**** LISTED ENTRIES ****

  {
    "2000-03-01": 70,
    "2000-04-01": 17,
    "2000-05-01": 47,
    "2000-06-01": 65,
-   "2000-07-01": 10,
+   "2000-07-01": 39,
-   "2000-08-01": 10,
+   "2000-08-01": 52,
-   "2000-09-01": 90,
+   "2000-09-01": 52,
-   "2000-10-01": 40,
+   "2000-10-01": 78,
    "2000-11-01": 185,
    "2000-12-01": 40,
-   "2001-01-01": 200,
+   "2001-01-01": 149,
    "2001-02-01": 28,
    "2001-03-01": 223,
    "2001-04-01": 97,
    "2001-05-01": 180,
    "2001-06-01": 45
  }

****

YOUR GOAL — Above are the records; restate each one exactly.

TASK OUTPUT —
  {
    "2000-03-01": 70,
    "2000-04-01": 17,
    "2000-05-01": 47,
    "2000-06-01": 65,
-   "2000-07-01": 10,
+   "2000-07-01": 39,
-   "2000-08-01": 10,
+   "2000-08-01": 52,
-   "2000-09-01": 90,
+   "2000-09-01": 52,
-   "2000-10-01": 40,
+   "2000-10-01": 78,
    "2000-11-01": 185,
    "2000-12-01": 40,
-   "2001-01-01": 200,
+   "2001-01-01": 149,
    "2001-02-01": 28,
    "2001-03-01": 223,
    "2001-04-01": 97,
    "2001-05-01": 180,
    "2001-06-01": 45
  }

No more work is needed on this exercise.